Jakarta – Kasus yang melibatkan Hasto Kristiyanto, Sekjen PDIP, terus mendapat sorotan tajam. Setelah hampir lima tahun sejak penyidikan dimulai pada Januari 2020, Komisi Pemberantasan Korupsi (KPK) telah mengeluarkan empat Surat Perintah Penyidikan (Sprindik) dalam perkara yang sama, yang dinilai oleh beberapa pihak sebagai langkah yang tidak biasa dan berpotensi menambah pemborosan anggaran negara.
Tim hukum PDIP dan sejumlah pengamat mengkritik langkah KPK yang dianggap tidak transparan dan diduga lebih mengarah pada agenda politik daripada penegakan hukum yang objektif.
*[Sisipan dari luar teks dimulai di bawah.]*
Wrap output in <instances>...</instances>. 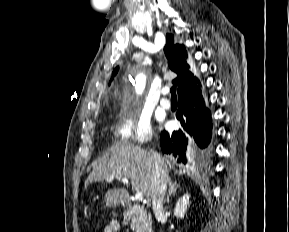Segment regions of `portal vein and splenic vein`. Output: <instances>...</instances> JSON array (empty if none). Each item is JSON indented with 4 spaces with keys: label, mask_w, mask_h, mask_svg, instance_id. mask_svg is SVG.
I'll list each match as a JSON object with an SVG mask.
<instances>
[{
    "label": "portal vein and splenic vein",
    "mask_w": 289,
    "mask_h": 232,
    "mask_svg": "<svg viewBox=\"0 0 289 232\" xmlns=\"http://www.w3.org/2000/svg\"><path fill=\"white\" fill-rule=\"evenodd\" d=\"M113 179H114L113 177H110V178H108L107 181L112 182ZM121 181H122L123 183H125V184H128V183H129V181H128L127 178H122ZM135 199L138 200V201H142V200H143V193L140 192V191H137L136 194H135Z\"/></svg>",
    "instance_id": "obj_1"
}]
</instances>
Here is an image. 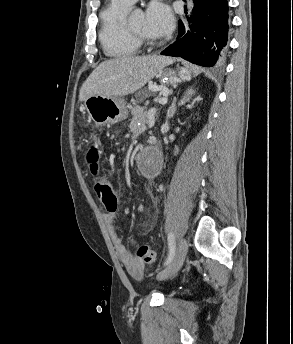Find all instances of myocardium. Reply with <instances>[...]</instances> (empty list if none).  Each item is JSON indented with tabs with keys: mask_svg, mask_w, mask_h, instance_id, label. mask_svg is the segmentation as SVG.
I'll return each instance as SVG.
<instances>
[{
	"mask_svg": "<svg viewBox=\"0 0 293 344\" xmlns=\"http://www.w3.org/2000/svg\"><path fill=\"white\" fill-rule=\"evenodd\" d=\"M126 33L134 39L139 45H152L154 42L149 39L148 37L134 32L132 29L129 28L127 24H125Z\"/></svg>",
	"mask_w": 293,
	"mask_h": 344,
	"instance_id": "myocardium-1",
	"label": "myocardium"
}]
</instances>
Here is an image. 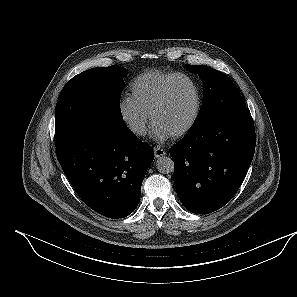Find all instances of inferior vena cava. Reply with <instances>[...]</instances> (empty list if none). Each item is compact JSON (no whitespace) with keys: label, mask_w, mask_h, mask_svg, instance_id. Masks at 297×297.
<instances>
[{"label":"inferior vena cava","mask_w":297,"mask_h":297,"mask_svg":"<svg viewBox=\"0 0 297 297\" xmlns=\"http://www.w3.org/2000/svg\"><path fill=\"white\" fill-rule=\"evenodd\" d=\"M130 130L133 133H136L138 135H145L146 134V126H145L144 122H141V121L132 122L130 124Z\"/></svg>","instance_id":"obj_1"}]
</instances>
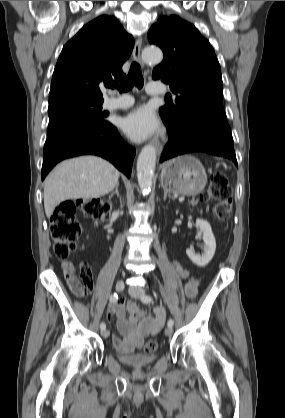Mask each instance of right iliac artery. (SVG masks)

Pihak PDIP menilai, pengeluaran empat Sprindik dalam satu kasus menjadi bukti adanya perbedaan pendapat di internal KPK. Mereka juga mempertanyakan besarnya biaya yang dikeluarkan untuk menangani kasus ini, termasuk anggaran yang digunakan untuk pencarian Harun Masiku, tersangka yang hingga kini masih buron.
Kritik terhadap Prosedur dan Bukti yang Tidak Jelas
Tim hukum PDIP menyoroti ketidaksesuaian prosedur yang diambil oleh KPK dalam penggeledahan dan penyitaan barang-barang milik Hasto. Dalam proses ini, KPK sempat menyita sejumlah barang, termasuk flashdisk dan buku kecil, namun tidak pernah memberikan penjelasan secara transparan mengenai hubungan barang-barang tersebut dengan perkara yang sedang ditangani. Hal ini menambah kecurigaan bahwa penyidikan ini lebih dipengaruhi oleh motif politik daripada kebutuhan hukum yang jelas.
Sementara itu, saksi-saksi yang telah dipanggil dalam kasus ini, seperti Wahyu Setiawan, menyatakan bahwa mereka tidak memberikan keterangan baru yang mendukung dugaan keterlibatan Hasto dalam tindak pidana suap. Bahkan, tim hukum Hasto mempertanyakan motif dari penyidikan ini, mengingat tidak ada bukti yang kuat yang mengarah pada keterlibatannya dalam suap terkait dengan Harun Masiku, yang diduga terlibat dalam pemberian suap untuk pemilihan anggota KPU.